> _Task material_:
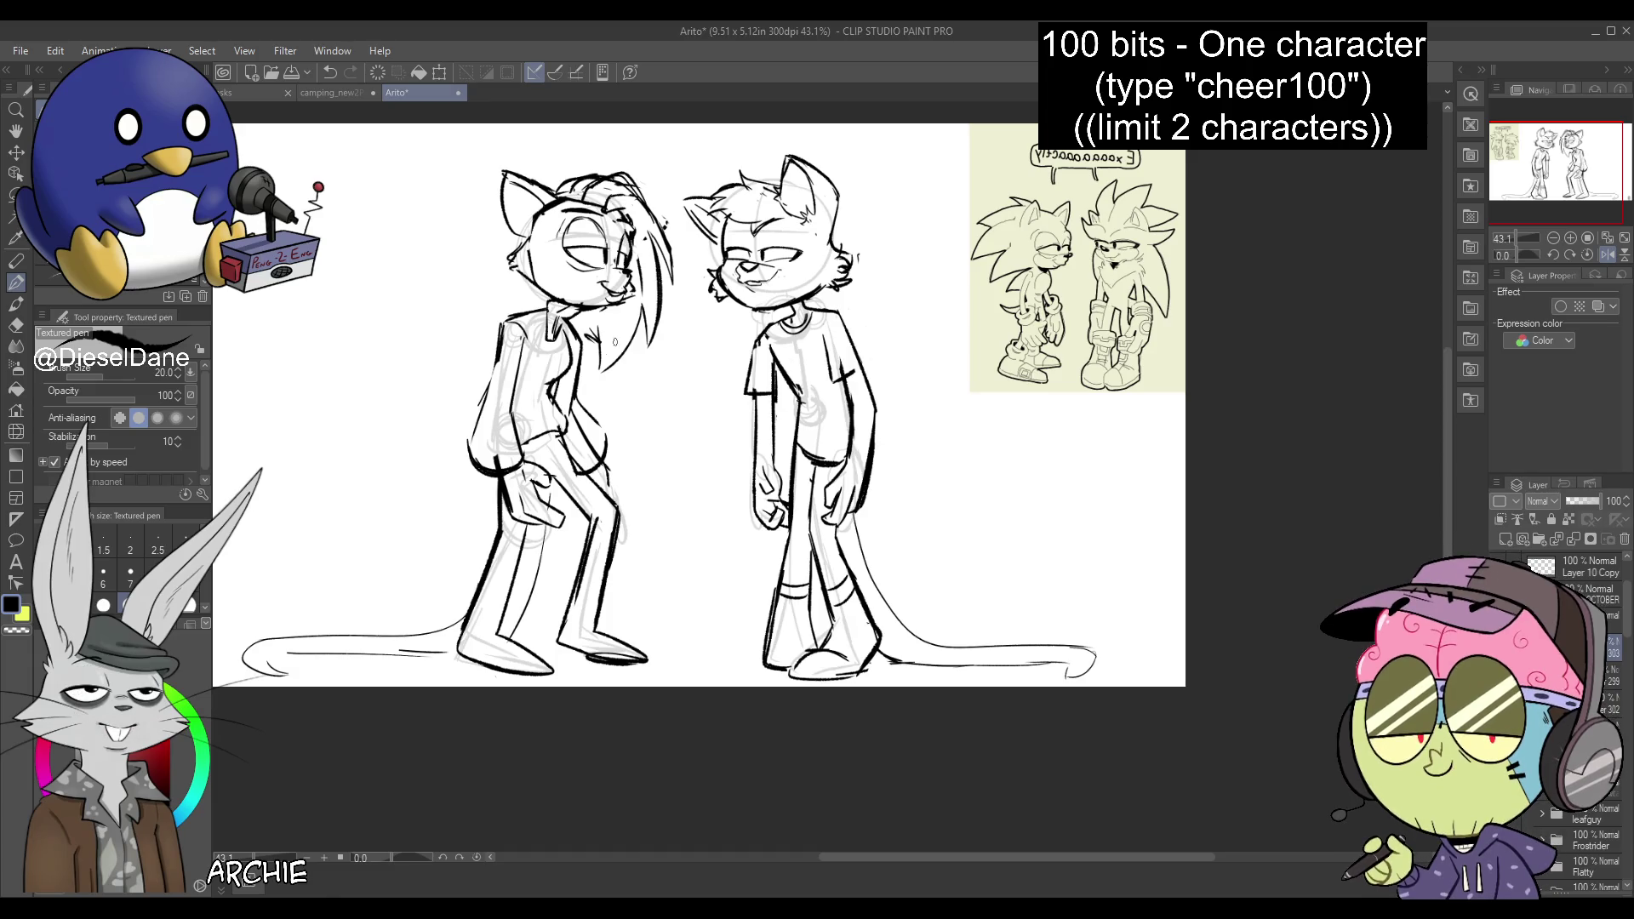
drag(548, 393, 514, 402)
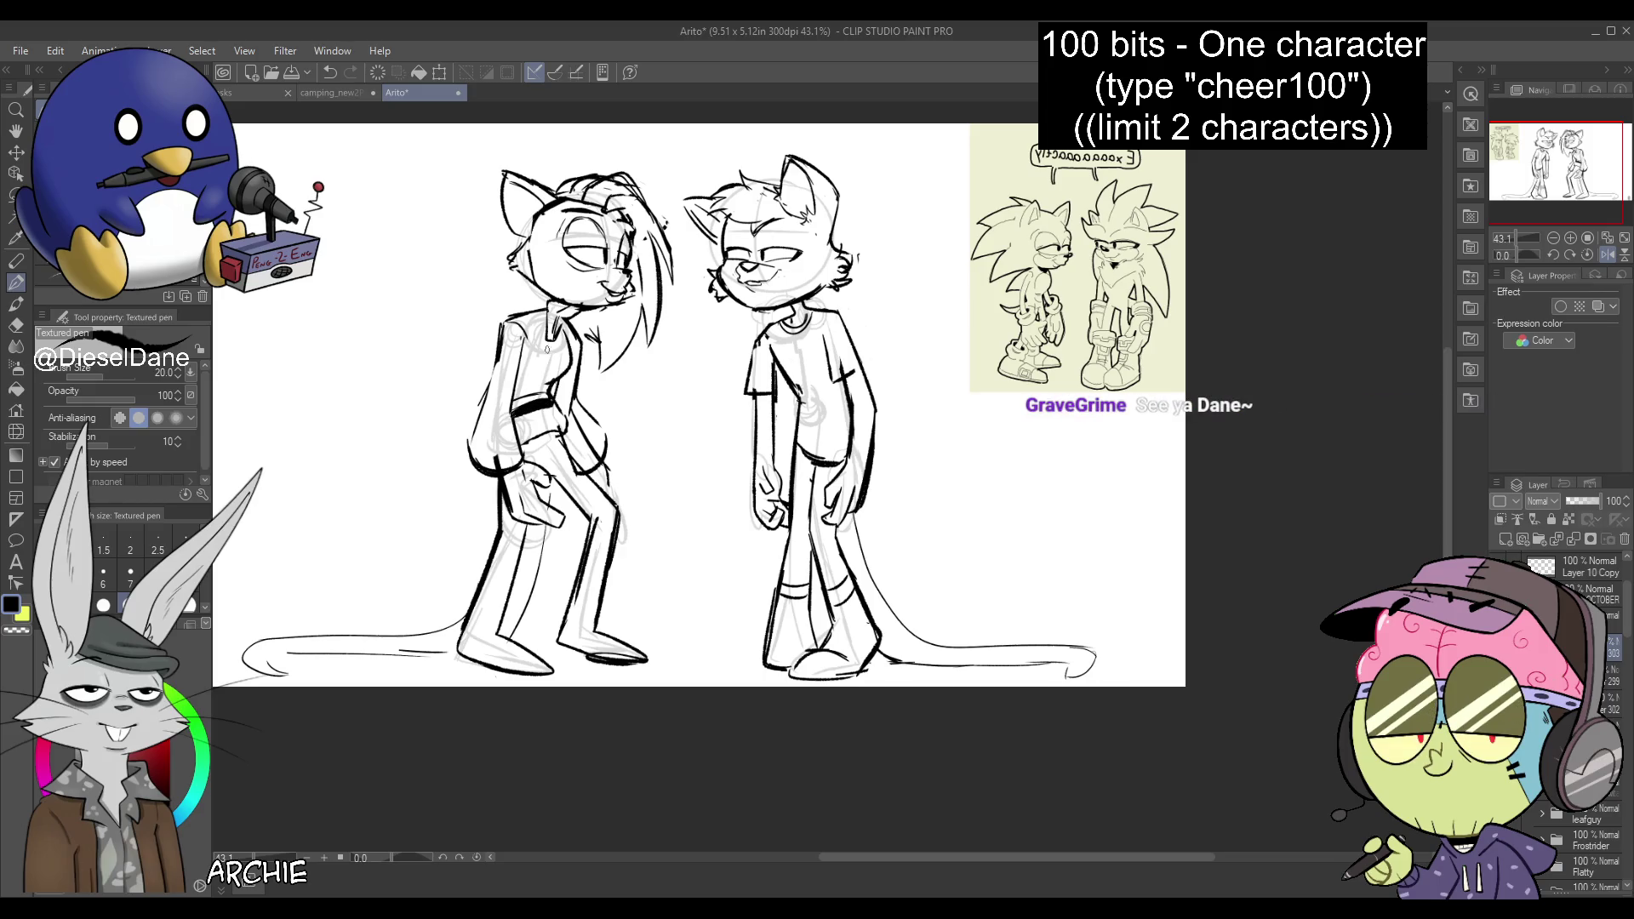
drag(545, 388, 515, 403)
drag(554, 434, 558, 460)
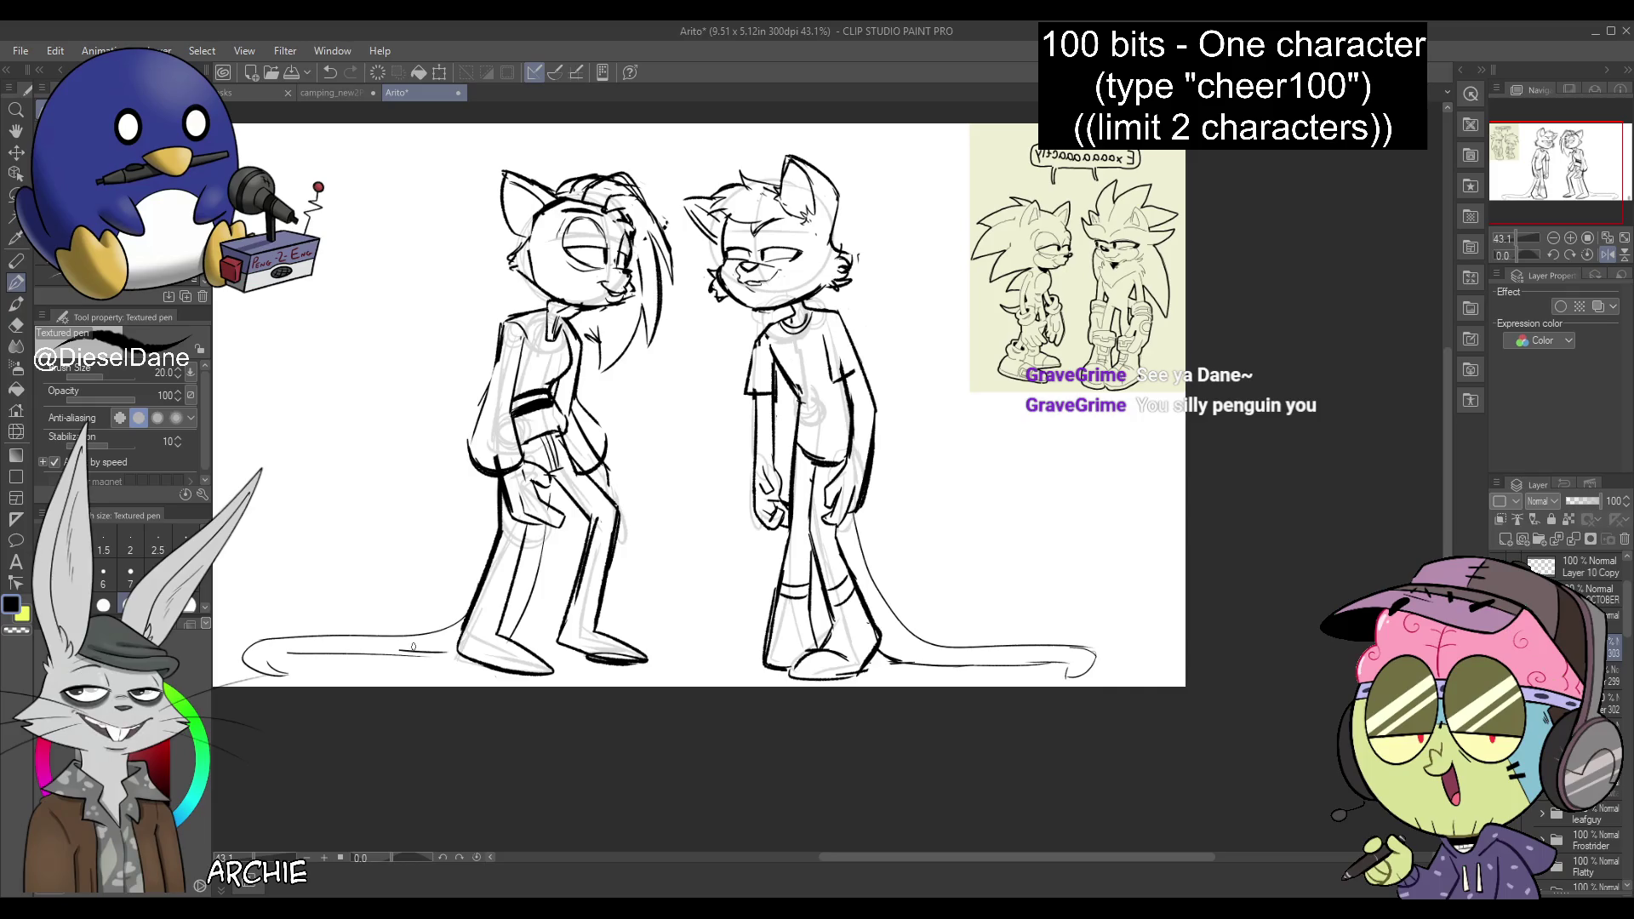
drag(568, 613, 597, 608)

==

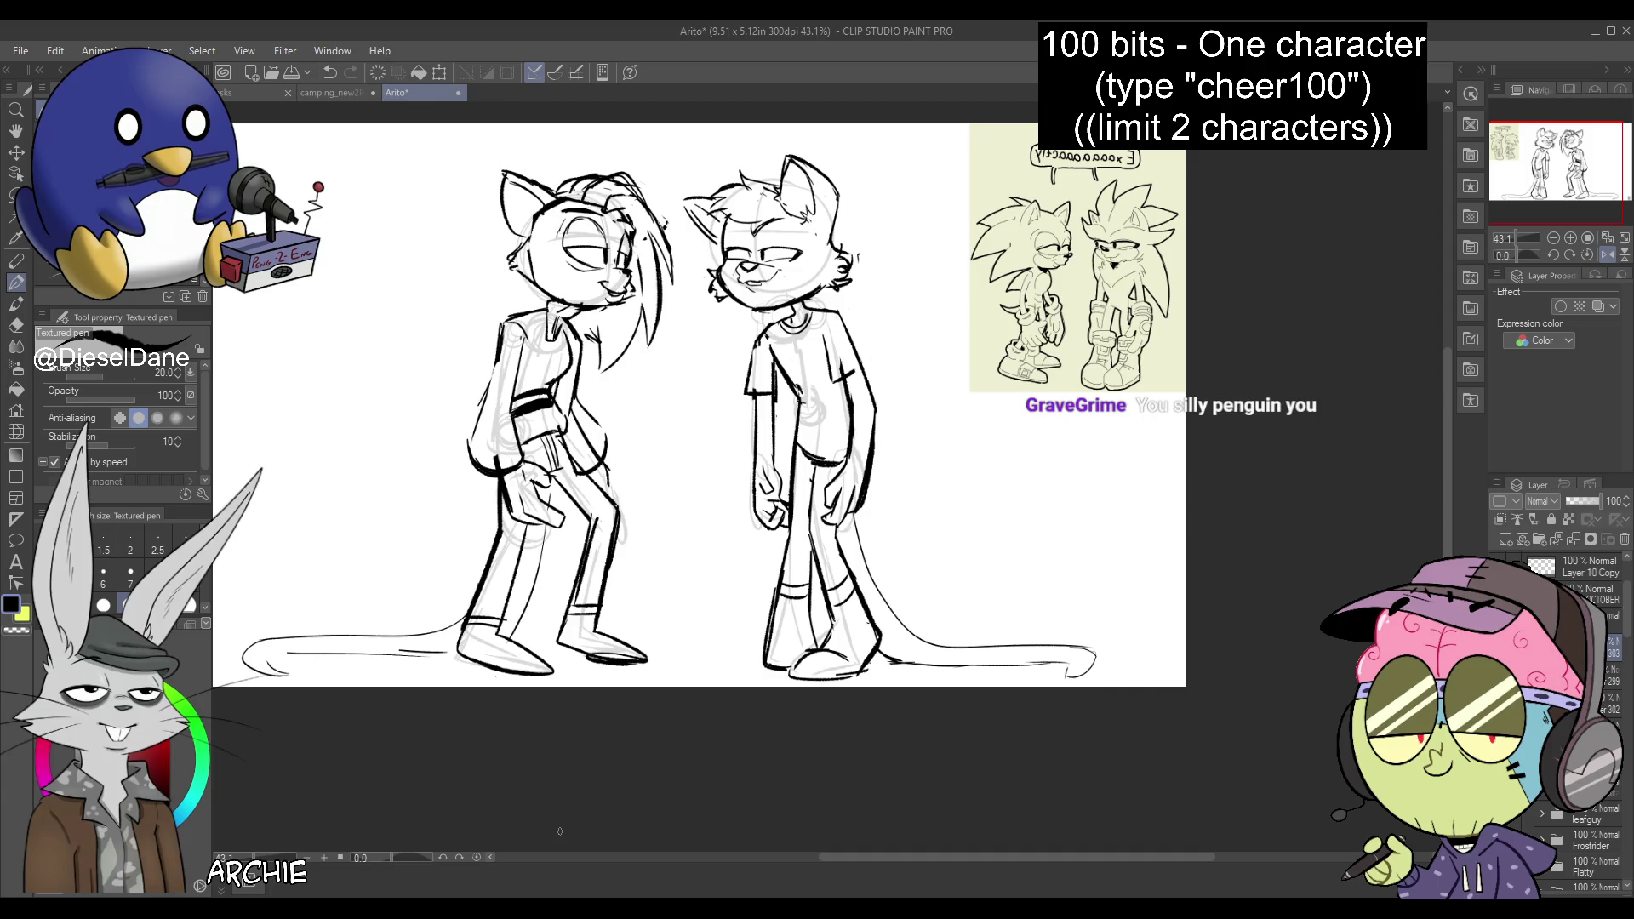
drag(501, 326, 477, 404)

> _Task objective_:
Only the lines above starting with the line with "drag(545, 388, 515, 403)" and going on through the line with "drag(568, 613, 597, 608)" belong in the answer; repeat them exactly, minus any picture.

> _Written solution_:
drag(545, 388, 515, 403)
drag(554, 434, 558, 460)
drag(568, 613, 597, 608)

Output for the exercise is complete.